We may not realise that our holding on to the notion of doing good becomes anxious and tiring. People might praise us for our good work. This becomes a further pressure to succeed, until we feel exhausted, stressed or burnt out due to the attachment driving ourselves to do what is good and succeed. We become trapped in the duality of success and failure, victory and defeat.
If you hold a pet tightly, it will fight to get free. If we hold tightly to a view of the other or ourselves, sooner or later there will be a kickback.
Vigilance and insight into this duality preserve our energy instead of burning up energy trying to impress ourselves and others who agree with us. We act mindfully in using language to form views in our descriptions of people/situations checking whether we spend much time imprisoned in the language of right and wrong, good and not good.
The world of suffering often arises through being bound up with the good and its opposite, not realising it is a form of blind reactivity. These reveal presentations of the judgmental mind, preventing us from seeing our view of right and wrong. Views of right and wrong have a minor place but clinging to them inhibits us from a wise response. Without a wise response, our past patterns/conditioning make up our mind about the present.
This principle applies to all that we hold dear to us. In our circles, we might hold dear to spirituality, meditation, practice, Dharma, love, compassion. Holding tightly to such themes contributes to us facing the opposite or absence of in our daily life. The more we cling, the more reaction will come when facing significant challenges.

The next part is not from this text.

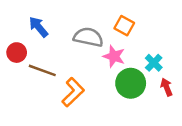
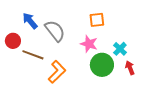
orange square: (124, 26) -> (97, 20), turned -35
gray semicircle: (88, 37) -> (55, 31), moved, turned 40

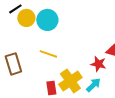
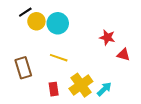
red star: (98, 64) -> (107, 37), moved
red rectangle: (51, 88) -> (54, 89), moved

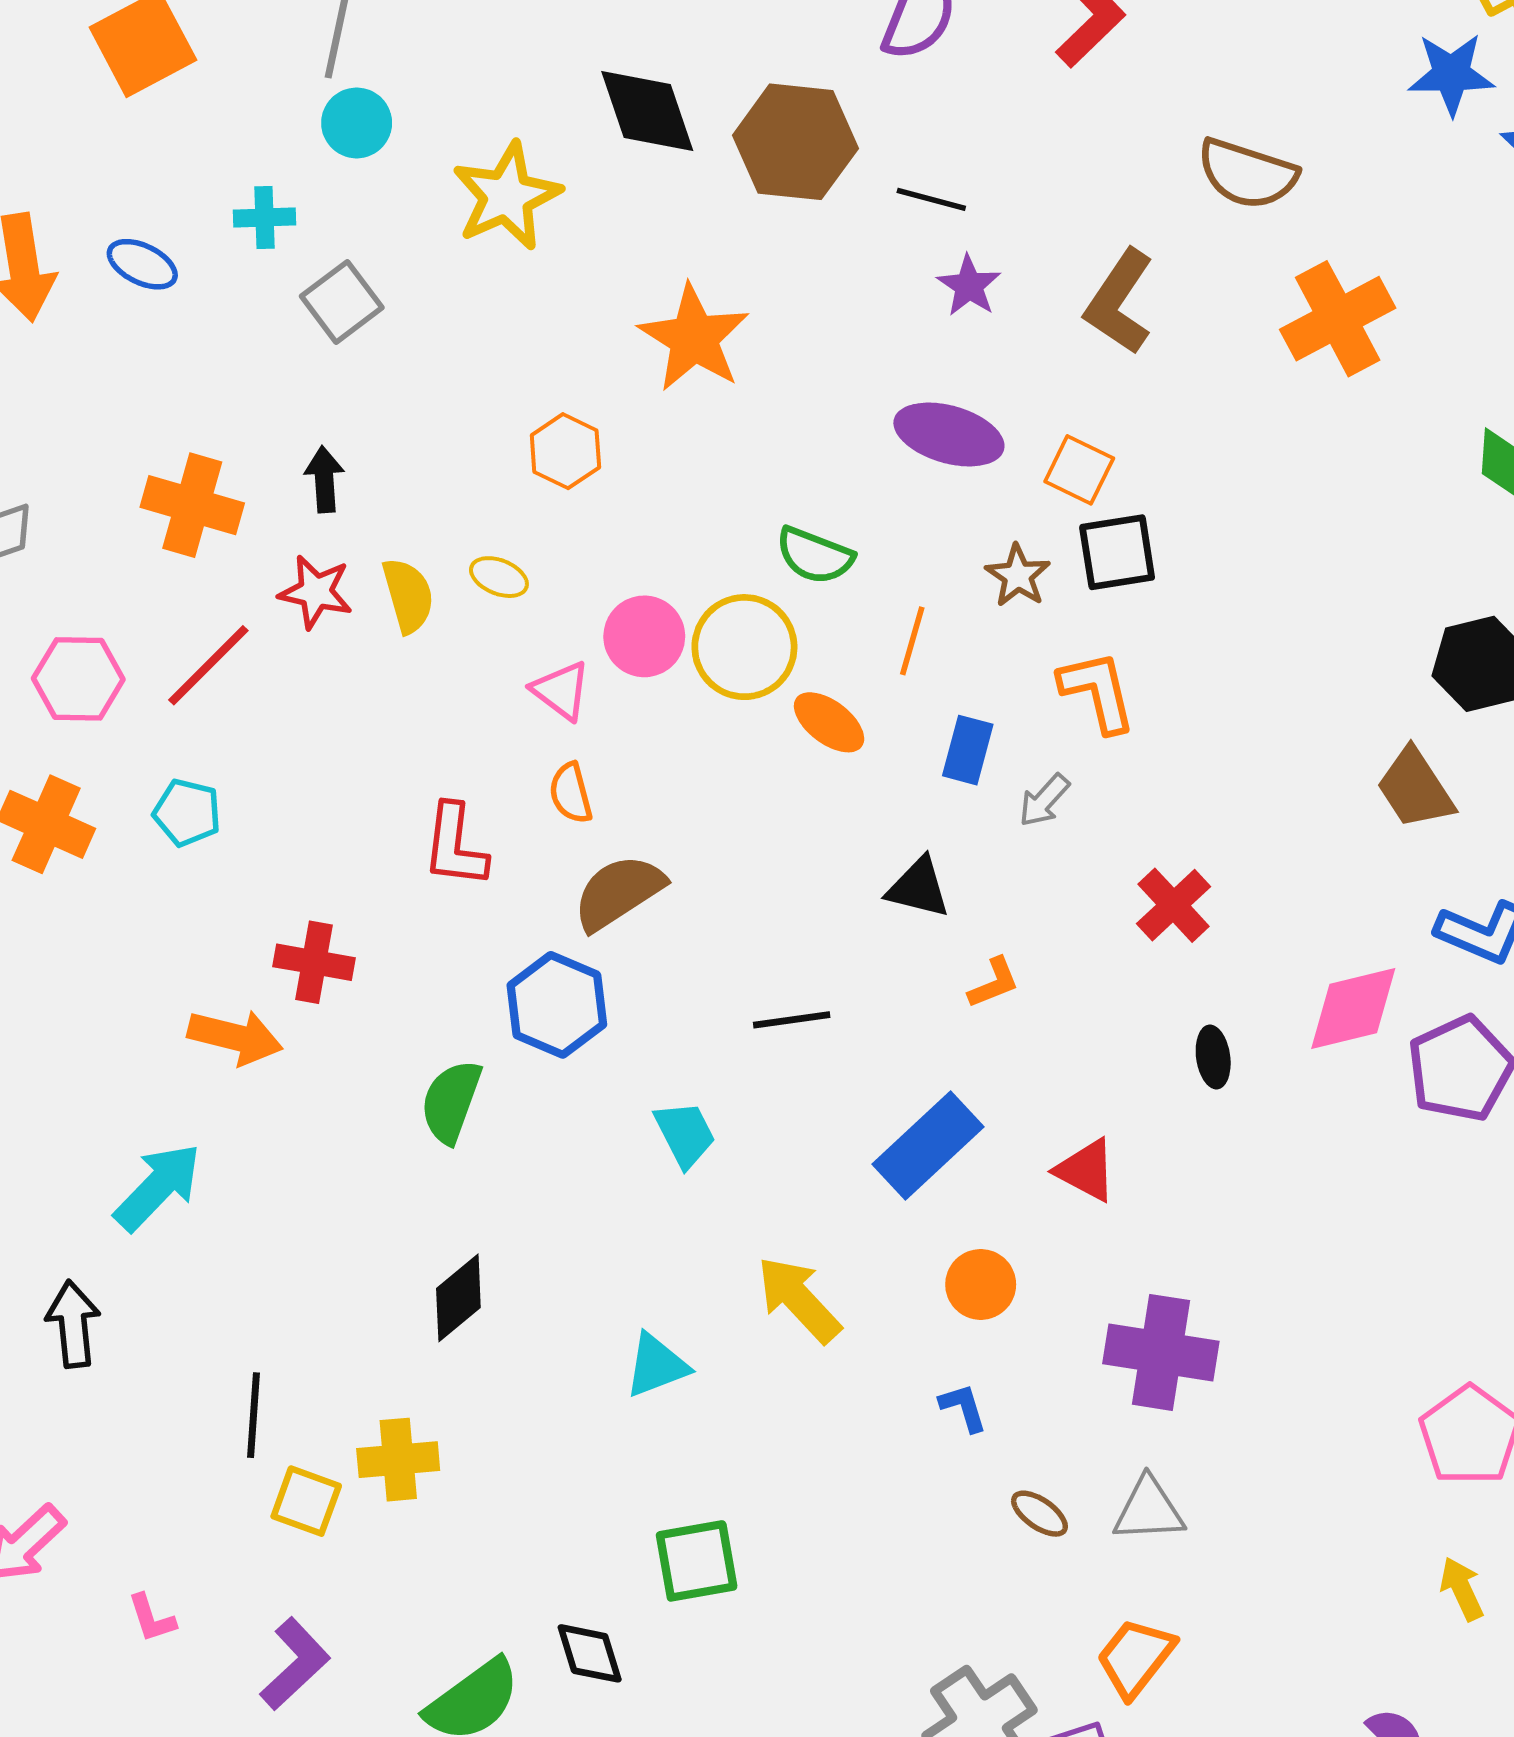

In the exploration of experiences, do you keep a sharp eye and ear open for any imprisonment into a view, an ideology?
Is there anybody in your life that you find yourself regularly judgmental about?
Do you need to take some steps to connect with such people you reject?
Non-identification means non-clinging
Identification with includes taking sides to support concepts of good and bad views. Freedom from identification with bears no relationship to rejection or detachment.
A human being has the infinite potential to explore wise, skilful and healthy responses as expressions of freedom. Views make no claims of perfection or imperfection. Yet, freedom can say ‘No’ to behaviour in order to protect children, family and groups of people and more and ‘Yes’ to compassion and wisdom without prejudice, without a divisive dualist mind set.
Infinite expansion of human potential includes opening doors within and without expanding that freedom to explore.
Are there any areas of your life to explore?
Are there any areas of your life to connect with?
The ego, the self can claim, “I got it. I got liberation. I got freedom.” Once we place liberation as an object, which we have got, it means we have placed liberation in the limited world of name and form or name and formless.
We missed the point. You cannot find freedom as an object or in an object. That views boxes in freedom.
Authentic liberation does not depend on the physical/mental/forms/names, yet sees clearly these constructions of the ‘world.’ The world consists of a mental construct of human beings. Such freedom does not reject the ‘world’ of psychology-physicality but recognises unfolding constructions/conditions.
Conditions include the influences or not of karma, the recognition of bare causes and conditions, not imprisoned to karma. Causes/conditions don’t possess the inherent power to obstruct liberation.
Application of Power
The Buddha used the word power, including the power to see the emptiness of holding, clinging, neediness, desiring, craving and acting in a possessive way.
The power to see the emptiness reduces or ends the harmful impact of the old. Knowing deeply the manifestation of primary conditions for the constructions of the ‘world’ does not create a problematic life.
Seeing, knowing confirms liberation including wise engagement in the formations of life.